Cuban philosopher Jose Ramon Fabelo, who participated in a panel discussion on work in Cuba that I translated here, concurs: 

The Party Congress in Cuba is the Congress of the Cuban nation and people. Those who participate in it as delegates are only our representatives. But for those delegates to be able to fulfil this function properly, they must have at their disposal the opinions of those they represent: party members and non-members, the people in general. That there may be continuity with respect to the previous congress is no justification for not discussing the materials of this new congress with the people, with society as a whole, the historical subject whose mission and destiny will be discussed by the congress. The conceptualisation of our economic and social model is not a task for experts and social scientists alone. What should distinguish our theory is its inherent connection with revolutionary practice, and the grand subject of this revolutionary practice is the whole people, a people more than capable, thanks to the Revolution itself, of being also the subject of its own theory. Holding the congress on the date decided on (exactly five years after the previous one) should not take priority over the need to ensure its success in terms of the Revolution's social bases themselves. The most important congress is that which takes place in the streets and workplaces of revolutionary Cuba. Let's not pass up the opportunity to give another lesson in democracy—genuine democracy, Cuban style—to Obama and all those who want to throw their discredited models in our faces. Let's immediately publish all the materials, let's organise for them to be debated by all of our people. Let's hold the Congress when we've created the conditions to do it in the best way possible: without delay, yes, but without failing to do any anything that a true congress of the Cuban nation demands. That is my proposal.                  
Like Fabelo, Ernesto Estevez Rams stresses the question of representation. How, he asks, can the delegates be said to represent the PCC membership when the vast majority of party members are unaware of the content of the draft resolutions? He then poses the question in terms of democratic centralism:

It's not convincing. I understand all of the context that the article explains, but that context does not justify the lack of consultation at the base level [of the PCC]. One could use the same argumentation about context to defend [the need for] the consultation. In particular, as a Party member and a citizen, I want to be able to read and express my opinion before the approval of a document that conceptualises the economic and social (and by extension, political) model of my country.
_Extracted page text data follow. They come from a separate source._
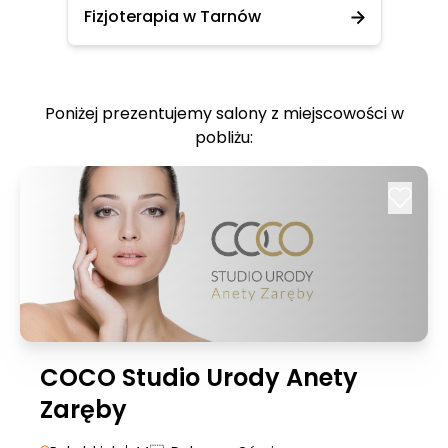
Fizjoterapia w Tarnów
Poniżej prezentujemy salony z miejscowości w
pobliżu:
COCO Studio Urody Anety
Zaręby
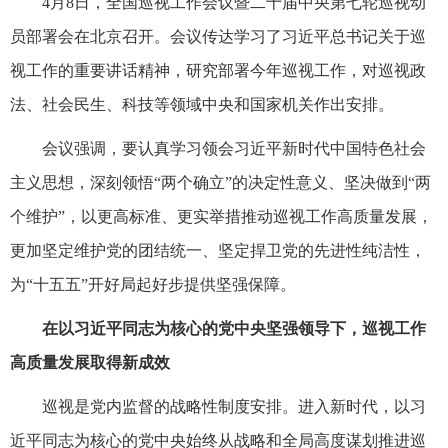
4月8日，全国巡视工作会议暨二十届中央第七轮巡视动
员部署会在北京召开。会议传达学习了习近平总书记关于巡
视工作的重要讲话精神，研究部署今年巡视工作，对巡视政
法、社会民生、科技等领域中央和国家机关作出安排。
会议强调，要认真学习领会习近平新时代中国特色社会
主义思想，深刻领悟“两个确立”的决定性意义、坚决做到“两
个维护”，以更高标准、更实举措推动巡视工作高质量发展，
更加坚定维护党的团结统一、坚定捍卫党的先进性纯洁性，
为“十五五”开好局起好步提供坚强保障。
在以习近平同志为核心的党中央坚强领导下，巡视工作
高质量发展取得新成效
巡视是党内监督的战略性制度安排。进入新时代，以习
近平同志为核心的党中央始终从战略和全局高度谋划推进巡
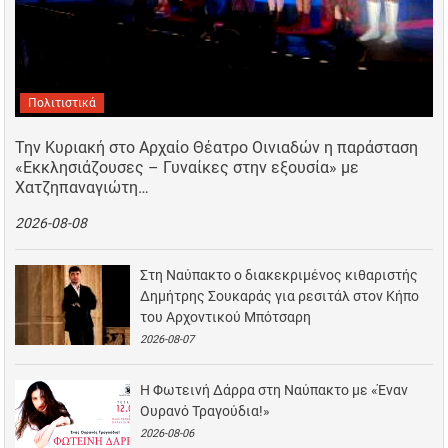
Πολιτιστικά
Την Κυριακή στο Αρχαίο Θέατρο Οινιαδών η παράσταση
«Εκκλησιάζουσες – Γυναίκες στην εξουσία» με
Χατζηπαναγιώτη…
2026-08-08
Στη Ναύπακτο ο διακεκριμένος κιθαριστής
Δημήτρης Σουκαράς για ρεσιτάλ στον Κήπο
του Αρχοντικού Μπότσαρη
2026-08-07
Η Φωτεινή Δάρρα στη Ναύπακτο με «Έναν
Ουρανό Τραγούδια!»
2026-08-06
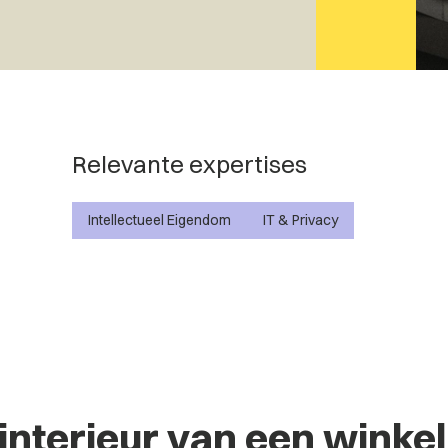
Relevante expertises
Intellectueel Eigendom
IT & Privacy
 interieur van een winkel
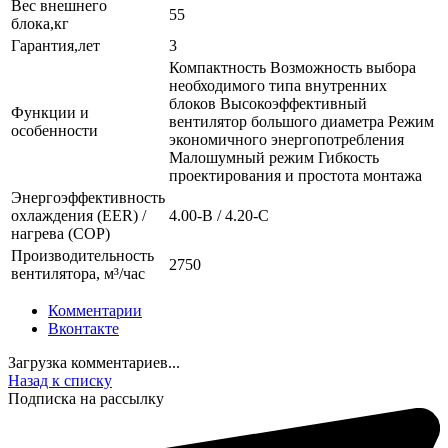
Вес внешнего
55
блока,кг
Гарантия,лет
3
Компактность Возможность выбора
необходимого типа внутренних
блоков Высокоэффективный
Функции и
вентилятор большого диаметра Режим
особенности
экономичного энергопотребления
Малошумный режим Гибкость
проектирования и простота монтажа
Энергоэффективность
охлаждения (EER) /
4.00-B / 4.20-C
нагрева (COP)
Производительность
2750
вентилятора, м³/час
Комментарии
Вконтакте
Загрузка комментариев...
Назад к списку
Подписка на рассылку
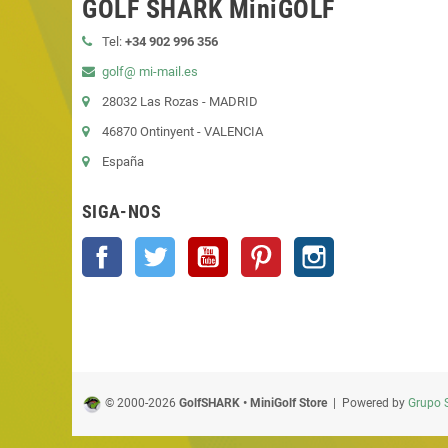
GOLF SHARK MiniGOLF
Tel:
+34 902 996 356
golf@ mi-mail.es
28032 Las Rozas - MADRID
46870 Ontinyent - VALENCIA
España
SIGA-NOS
Facebook
Twitter
YouTube
Pinterest
Instagram
© 2000-2026
GolfSHARK • MiniGolf Store
| Powered by
Grupo 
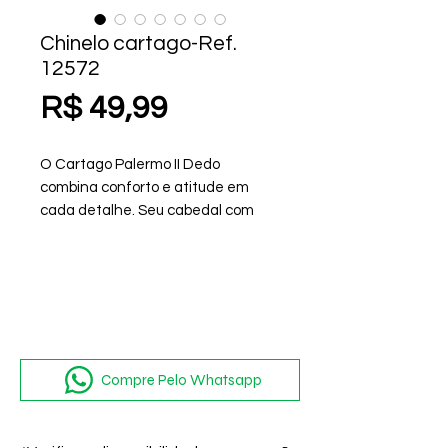
Chinelo cartago-Ref.
12572
Preço
R$ 49,99
O Cartago Palermo II Dedo
combina conforto e atitude em
cada detalhe. Seu cabedal com
tramas marcantes e grafias
exclusivas traduz sofisticação em
um visual casual. A sola de altura
média garante uma pisada leve e
estável, ideal para acompanhar sua
rotina com estilo. Versátil e cheio
de personalidade, é o parceiro
Compre Pelo Whatsapp
certo para todos os dias.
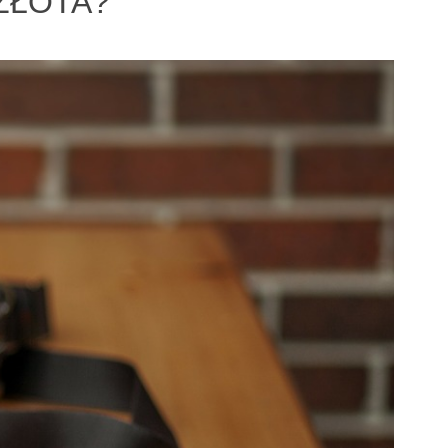
ZŁOTA?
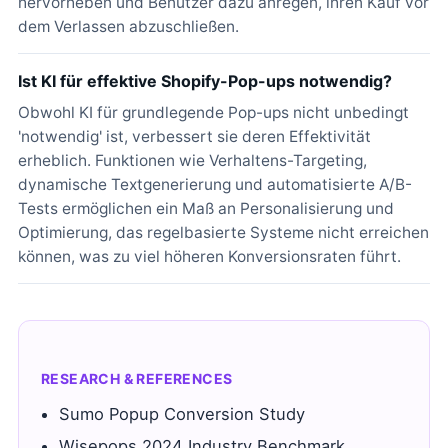
hervorheben und Benutzer dazu anregen, ihren Kauf vor
dem Verlassen abzuschließen.
Ist KI für effektive Shopify-Pop-ups notwendig?
Obwohl KI für grundlegende Pop-ups nicht unbedingt
'notwendig' ist, verbessert sie deren Effektivität
erheblich. Funktionen wie Verhaltens-Targeting,
dynamische Textgenerierung und automatisierte A/B-
Tests ermöglichen ein Maß an Personalisierung und
Optimierung, das regelbasierte Systeme nicht erreichen
können, was zu viel höheren Konversionsraten führt.
RESEARCH & REFERENCES
Sumo Popup Conversion Study
Wisepops 2024 Industry Benchmark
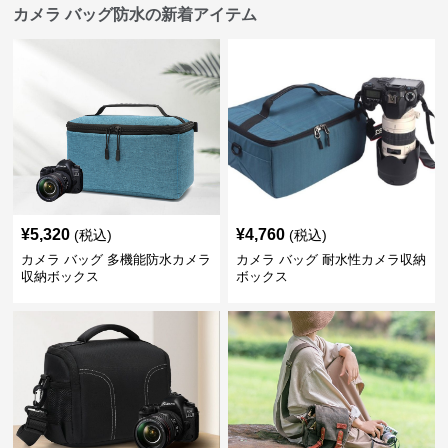
カメラ バッグ防水の新着アイテム
¥
5,320
¥
4,760
(税込)
(税込)
カメラ バッグ 多機能防水カメラ
カメラ バッグ 耐水性カメラ収納
収納ボックス
ボックス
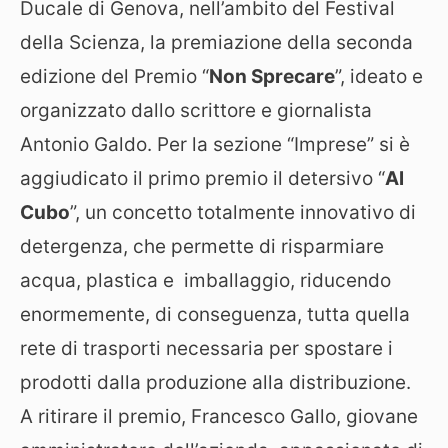
Ducale di Genova, nell’ambito del Festival
della Scienza, la premiazione della seconda
edizione del Premio “
Non Sprecare
”, ideato e
organizzato dallo scrittore e giornalista
Antonio Galdo. Per la sezione “Imprese” si è
aggiudicato il primo premio il detersivo “
Al
Cubo
”, un concetto totalmente innovativo di
detergenza, che permette di risparmiare
acqua, plastica e imballaggio, riducendo
enormemente, di conseguenza, tutta quella
rete di trasporti necessaria per spostare i
prodotti dalla produzione alla distribuzione.
A ritirare il premio, Francesco Gallo, giovane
I also believe I have the right to read and express my opinion on the [economic and social development] plan to the year 2030 before it is adopted. ... The delegates are, by definition, representatives of those who elected them. This is at the heart of the democratic centralism that, we should not forget, has two sides. The congress is one of the most important democratic moments of the PCC, when our delegates express their opinion and decide, with their vote, in the name of those who elected them. Thus their opinion and vote in the Congress is not that of themselves as individuals, not those of the leadership bodies. It should be and must be the opinion and vote that reflect the consensus of those that elected them from the grassroots. How can they be elected delegates, defend the opinion of their electors on such documents, if their electors have not had access to them and therefore cannot reach agreement on what the delegate should argue for? The decision to not consult is a significant regression in terms of democratic participation and it feels like a dangerous precedent, for which there should be no attempt to compensate after the fact. Let's learn from the errors of the ex-Soviet Union and the Soviet Communist Party. All party members should zealously uphold the democratic side of centralism, so that democracy operates in the right way and doesn't end up being held hostage to centralism, albeit with the best of intentions. We must continually strengthen the democracy of our party so that it is the guarantor of the Revolution, in so far as it is the democratic reflex of the revolutionary vanguard of our society.